Information provided:
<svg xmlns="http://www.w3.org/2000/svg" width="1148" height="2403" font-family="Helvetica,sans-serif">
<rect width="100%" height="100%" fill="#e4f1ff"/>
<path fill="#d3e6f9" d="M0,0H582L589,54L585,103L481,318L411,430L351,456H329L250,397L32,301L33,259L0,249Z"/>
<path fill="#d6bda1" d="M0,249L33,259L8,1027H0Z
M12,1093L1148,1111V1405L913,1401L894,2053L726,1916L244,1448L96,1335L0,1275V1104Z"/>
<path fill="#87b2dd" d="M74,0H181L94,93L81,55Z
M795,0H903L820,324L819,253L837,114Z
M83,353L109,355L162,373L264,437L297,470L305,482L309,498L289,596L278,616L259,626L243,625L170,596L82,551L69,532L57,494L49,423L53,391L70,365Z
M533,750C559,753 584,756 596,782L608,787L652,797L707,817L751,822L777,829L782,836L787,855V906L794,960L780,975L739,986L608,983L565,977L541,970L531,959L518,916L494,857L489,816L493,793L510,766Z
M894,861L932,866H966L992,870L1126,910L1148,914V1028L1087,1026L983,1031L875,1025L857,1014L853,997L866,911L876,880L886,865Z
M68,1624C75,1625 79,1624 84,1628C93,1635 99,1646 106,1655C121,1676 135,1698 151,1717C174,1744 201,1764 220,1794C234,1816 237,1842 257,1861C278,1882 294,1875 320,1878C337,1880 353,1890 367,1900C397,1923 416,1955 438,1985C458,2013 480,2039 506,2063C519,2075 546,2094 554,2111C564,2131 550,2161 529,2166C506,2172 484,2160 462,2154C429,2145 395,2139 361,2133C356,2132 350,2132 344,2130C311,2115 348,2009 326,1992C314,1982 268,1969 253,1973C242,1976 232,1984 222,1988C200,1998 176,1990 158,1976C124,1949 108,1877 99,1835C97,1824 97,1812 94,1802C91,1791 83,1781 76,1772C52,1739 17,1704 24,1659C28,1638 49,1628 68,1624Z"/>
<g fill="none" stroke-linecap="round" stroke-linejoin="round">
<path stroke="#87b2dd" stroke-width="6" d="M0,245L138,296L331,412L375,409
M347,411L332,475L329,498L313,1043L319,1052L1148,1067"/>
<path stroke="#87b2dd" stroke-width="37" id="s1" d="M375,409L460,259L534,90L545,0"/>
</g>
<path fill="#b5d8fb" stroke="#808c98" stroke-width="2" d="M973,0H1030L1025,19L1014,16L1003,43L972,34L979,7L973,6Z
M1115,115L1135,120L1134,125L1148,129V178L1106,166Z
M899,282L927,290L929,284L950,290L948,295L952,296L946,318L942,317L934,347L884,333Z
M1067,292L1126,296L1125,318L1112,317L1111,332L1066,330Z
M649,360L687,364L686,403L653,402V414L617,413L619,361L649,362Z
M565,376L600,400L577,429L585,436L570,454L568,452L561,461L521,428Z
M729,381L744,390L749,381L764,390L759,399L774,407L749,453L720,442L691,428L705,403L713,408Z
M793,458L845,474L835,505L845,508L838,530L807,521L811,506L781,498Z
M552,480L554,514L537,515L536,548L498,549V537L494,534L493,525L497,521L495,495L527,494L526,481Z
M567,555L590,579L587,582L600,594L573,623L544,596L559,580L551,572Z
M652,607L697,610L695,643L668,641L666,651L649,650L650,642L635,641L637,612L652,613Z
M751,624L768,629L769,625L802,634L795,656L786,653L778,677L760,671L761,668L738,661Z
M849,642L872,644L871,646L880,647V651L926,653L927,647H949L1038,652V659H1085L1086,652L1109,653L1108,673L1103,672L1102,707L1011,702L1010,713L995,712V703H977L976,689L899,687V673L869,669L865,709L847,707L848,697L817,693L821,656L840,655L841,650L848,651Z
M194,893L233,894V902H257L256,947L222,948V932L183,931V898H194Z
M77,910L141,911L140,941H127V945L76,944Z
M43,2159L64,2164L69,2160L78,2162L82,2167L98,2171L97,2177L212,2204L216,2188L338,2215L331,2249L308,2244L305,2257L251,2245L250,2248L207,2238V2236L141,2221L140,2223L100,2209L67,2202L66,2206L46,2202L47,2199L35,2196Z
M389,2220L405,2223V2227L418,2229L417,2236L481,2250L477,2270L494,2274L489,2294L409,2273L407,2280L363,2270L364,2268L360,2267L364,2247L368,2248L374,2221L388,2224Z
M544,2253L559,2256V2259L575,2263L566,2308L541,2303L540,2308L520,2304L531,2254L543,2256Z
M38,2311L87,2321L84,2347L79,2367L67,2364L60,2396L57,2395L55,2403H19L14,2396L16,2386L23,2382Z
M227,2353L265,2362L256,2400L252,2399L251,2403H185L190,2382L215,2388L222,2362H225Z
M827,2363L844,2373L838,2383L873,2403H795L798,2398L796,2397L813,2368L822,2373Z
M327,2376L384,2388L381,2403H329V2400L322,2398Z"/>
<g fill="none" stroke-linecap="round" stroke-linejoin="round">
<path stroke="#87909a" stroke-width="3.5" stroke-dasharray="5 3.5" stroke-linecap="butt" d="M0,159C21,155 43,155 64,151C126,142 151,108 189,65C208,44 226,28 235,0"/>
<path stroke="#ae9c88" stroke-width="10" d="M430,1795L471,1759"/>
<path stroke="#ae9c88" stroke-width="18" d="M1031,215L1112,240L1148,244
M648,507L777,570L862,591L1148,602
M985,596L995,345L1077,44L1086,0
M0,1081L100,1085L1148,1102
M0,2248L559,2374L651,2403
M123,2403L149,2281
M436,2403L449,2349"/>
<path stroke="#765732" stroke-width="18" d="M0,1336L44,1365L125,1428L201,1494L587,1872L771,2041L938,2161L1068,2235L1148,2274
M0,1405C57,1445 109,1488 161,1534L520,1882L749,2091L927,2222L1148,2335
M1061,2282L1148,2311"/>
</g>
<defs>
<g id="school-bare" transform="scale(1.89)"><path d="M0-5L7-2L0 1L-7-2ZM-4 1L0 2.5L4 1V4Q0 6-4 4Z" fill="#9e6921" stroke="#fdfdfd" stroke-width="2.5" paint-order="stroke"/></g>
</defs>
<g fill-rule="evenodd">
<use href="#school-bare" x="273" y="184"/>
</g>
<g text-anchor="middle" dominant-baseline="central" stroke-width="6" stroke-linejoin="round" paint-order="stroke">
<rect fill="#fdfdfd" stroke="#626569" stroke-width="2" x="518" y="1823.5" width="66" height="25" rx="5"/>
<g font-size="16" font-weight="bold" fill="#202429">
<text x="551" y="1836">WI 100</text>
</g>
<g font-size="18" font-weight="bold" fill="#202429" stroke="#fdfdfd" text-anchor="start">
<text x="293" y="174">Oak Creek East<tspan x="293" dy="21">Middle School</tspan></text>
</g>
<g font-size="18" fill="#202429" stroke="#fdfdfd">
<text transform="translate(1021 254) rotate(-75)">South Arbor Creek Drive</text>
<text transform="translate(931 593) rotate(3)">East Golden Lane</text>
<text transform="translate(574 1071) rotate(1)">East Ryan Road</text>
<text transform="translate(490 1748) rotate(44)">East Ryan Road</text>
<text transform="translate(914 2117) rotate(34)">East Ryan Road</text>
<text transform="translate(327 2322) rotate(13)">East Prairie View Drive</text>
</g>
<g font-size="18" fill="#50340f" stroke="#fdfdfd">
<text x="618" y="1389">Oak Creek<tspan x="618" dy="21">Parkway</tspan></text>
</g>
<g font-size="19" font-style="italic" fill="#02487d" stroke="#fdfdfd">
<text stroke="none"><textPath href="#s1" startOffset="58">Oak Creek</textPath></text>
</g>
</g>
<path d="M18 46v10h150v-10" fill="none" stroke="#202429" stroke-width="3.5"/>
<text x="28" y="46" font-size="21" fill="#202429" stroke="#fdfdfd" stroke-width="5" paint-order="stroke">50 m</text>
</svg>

About this task: Give back every entry exactly, with nothing left out.

Answer space:
<svg xmlns="http://www.w3.org/2000/svg" width="1148" height="2403" font-family="Helvetica,sans-serif">
<rect width="100%" height="100%" fill="#e4f1ff"/>
<path fill="#d3e6f9" d="M0,0H582L589,54L585,103L481,318L411,430L351,456H329L250,397L32,301L33,259L0,249Z"/>
<path fill="#d6bda1" d="M0,249L33,259L8,1027H0Z
M12,1093L1148,1111V1405L913,1401L894,2053L726,1916L244,1448L96,1335L0,1275V1104Z"/>
<path fill="#87b2dd" d="M74,0H181L94,93L81,55Z
M795,0H903L820,324L819,253L837,114Z
M83,353L109,355L162,373L264,437L297,470L305,482L309,498L289,596L278,616L259,626L243,625L170,596L82,551L69,532L57,494L49,423L53,391L70,365Z
M533,750C559,753 584,756 596,782L608,787L652,797L707,817L751,822L777,829L782,836L787,855V906L794,960L780,975L739,986L608,983L565,977L541,970L531,959L518,916L494,857L489,816L493,793L510,766Z
M894,861L932,866H966L992,870L1126,910L1148,914V1028L1087,1026L983,1031L875,1025L857,1014L853,997L866,911L876,880L886,865Z
M68,1624C75,1625 79,1624 84,1628C93,1635 99,1646 106,1655C121,1676 135,1698 151,1717C174,1744 201,1764 220,1794C234,1816 237,1842 257,1861C278,1882 294,1875 320,1878C337,1880 353,1890 367,1900C397,1923 416,1955 438,1985C458,2013 480,2039 506,2063C519,2075 546,2094 554,2111C564,2131 550,2161 529,2166C506,2172 484,2160 462,2154C429,2145 395,2139 361,2133C356,2132 350,2132 344,2130C311,2115 348,2009 326,1992C314,1982 268,1969 253,1973C242,1976 232,1984 222,1988C200,1998 176,1990 158,1976C124,1949 108,1877 99,1835C97,1824 97,1812 94,1802C91,1791 83,1781 76,1772C52,1739 17,1704 24,1659C28,1638 49,1628 68,1624Z"/>
<g fill="none" stroke-linecap="round" stroke-linejoin="round">
<path stroke="#87b2dd" stroke-width="6" d="M0,245L138,296L331,412L375,409
M347,411L332,475L329,498L313,1043L319,1052L1148,1067"/>
<path stroke="#87b2dd" stroke-width="37" id="s1" d="M375,409L460,259L534,90L545,0"/>
</g>
<path fill="#b5d8fb" stroke="#808c98" stroke-width="2" d="M973,0H1030L1025,19L1014,16L1003,43L972,34L979,7L973,6Z
M1115,115L1135,120L1134,125L1148,129V178L1106,166Z
M899,282L927,290L929,284L950,290L948,295L952,296L946,318L942,317L934,347L884,333Z
M1067,292L1126,296L1125,318L1112,317L1111,332L1066,330Z
M649,360L687,364L686,403L653,402V414L617,413L619,361L649,362Z
M565,376L600,400L577,429L585,436L570,454L568,452L561,461L521,428Z
M729,381L744,390L749,381L764,390L759,399L774,407L749,453L720,442L691,428L705,403L713,408Z
M793,458L845,474L835,505L845,508L838,530L807,521L811,506L781,498Z
M552,480L554,514L537,515L536,548L498,549V537L494,534L493,525L497,521L495,495L527,494L526,481Z
M567,555L590,579L587,582L600,594L573,623L544,596L559,580L551,572Z
M652,607L697,610L695,643L668,641L666,651L649,650L650,642L635,641L637,612L652,613Z
M751,624L768,629L769,625L802,634L795,656L786,653L778,677L760,671L761,668L738,661Z
M849,642L872,644L871,646L880,647V651L926,653L927,647H949L1038,652V659H1085L1086,652L1109,653L1108,673L1103,672L1102,707L1011,702L1010,713L995,712V703H977L976,689L899,687V673L869,669L865,709L847,707L848,697L817,693L821,656L840,655L841,650L848,651Z
M194,893L233,894V902H257L256,947L222,948V932L183,931V898H194Z
M77,910L141,911L140,941H127V945L76,944Z
M43,2159L64,2164L69,2160L78,2162L82,2167L98,2171L97,2177L212,2204L216,2188L338,2215L331,2249L308,2244L305,2257L251,2245L250,2248L207,2238V2236L141,2221L140,2223L100,2209L67,2202L66,2206L46,2202L47,2199L35,2196Z
M389,2220L405,2223V2227L418,2229L417,2236L481,2250L477,2270L494,2274L489,2294L409,2273L407,2280L363,2270L364,2268L360,2267L364,2247L368,2248L374,2221L388,2224Z
M544,2253L559,2256V2259L575,2263L566,2308L541,2303L540,2308L520,2304L531,2254L543,2256Z
M38,2311L87,2321L84,2347L79,2367L67,2364L60,2396L57,2395L55,2403H19L14,2396L16,2386L23,2382Z
M227,2353L265,2362L256,2400L252,2399L251,2403H185L190,2382L215,2388L222,2362H225Z
M827,2363L844,2373L838,2383L873,2403H795L798,2398L796,2397L813,2368L822,2373Z
M327,2376L384,2388L381,2403H329V2400L322,2398Z"/>
<g fill="none" stroke-linecap="round" stroke-linejoin="round">
<path stroke="#87909a" stroke-width="3.5" stroke-dasharray="5 3.5" stroke-linecap="butt" d="M0,159C21,155 43,155 64,151C126,142 151,108 189,65C208,44 226,28 235,0"/>
<path stroke="#ae9c88" stroke-width="10" d="M430,1795L471,1759"/>
<path stroke="#ae9c88" stroke-width="18" d="M1031,215L1112,240L1148,244
M648,507L777,570L862,591L1148,602
M985,596L995,345L1077,44L1086,0
M0,1081L100,1085L1148,1102
M0,2248L559,2374L651,2403
M123,2403L149,2281
M436,2403L449,2349"/>
<path stroke="#765732" stroke-width="18" d="M0,1336L44,1365L125,1428L201,1494L587,1872L771,2041L938,2161L1068,2235L1148,2274
M0,1405C57,1445 109,1488 161,1534L520,1882L749,2091L927,2222L1148,2335
M1061,2282L1148,2311"/>
</g>
<defs>
<g id="school-bare" transform="scale(1.89)"><path d="M0-5L7-2L0 1L-7-2ZM-4 1L0 2.5L4 1V4Q0 6-4 4Z" fill="#9e6921" stroke="#fdfdfd" stroke-width="2.5" paint-order="stroke"/></g>
</defs>
<g fill-rule="evenodd">
<use href="#school-bare" x="273" y="184"/>
</g>
<g text-anchor="middle" dominant-baseline="central" stroke-width="6" stroke-linejoin="round" paint-order="stroke">
<rect fill="#fdfdfd" stroke="#626569" stroke-width="2" x="518" y="1823.5" width="66" height="25" rx="5"/>
<g font-size="16" font-weight="bold" fill="#202429">
<text x="551" y="1836">WI 100</text>
</g>
<g font-size="18" font-weight="bold" fill="#202429" stroke="#fdfdfd" text-anchor="start">
<text x="293" y="174">Oak Creek East<tspan x="293" dy="21">Middle School</tspan></text>
</g>
<g font-size="18" fill="#202429" stroke="#fdfdfd">
<text transform="translate(1021 254) rotate(-75)">South Arbor Creek Drive</text>
<text transform="translate(931 593) rotate(3)">East Golden Lane</text>
<text transform="translate(574 1071) rotate(1)">East Ryan Road</text>
<text transform="translate(490 1748) rotate(44)">East Ryan Road</text>
<text transform="translate(914 2117) rotate(34)">East Ryan Road</text>
<text transform="translate(327 2322) rotate(13)">East Prairie View Drive</text>
</g>
<g font-size="18" fill="#50340f" stroke="#fdfdfd">
<text x="618" y="1389">Oak Creek<tspan x="618" dy="21">Parkway</tspan></text>
</g>
<g font-size="19" font-style="italic" fill="#02487d" stroke="#fdfdfd">
<text stroke="none"><textPath href="#s1" startOffset="58">Oak Creek</textPath></text>
</g>
</g>
<path d="M18 46v10h150v-10" fill="none" stroke="#202429" stroke-width="3.5"/>
<text x="28" y="46" font-size="21" fill="#202429" stroke="#fdfdfd" stroke-width="5" paint-order="stroke">50 m</text>
</svg>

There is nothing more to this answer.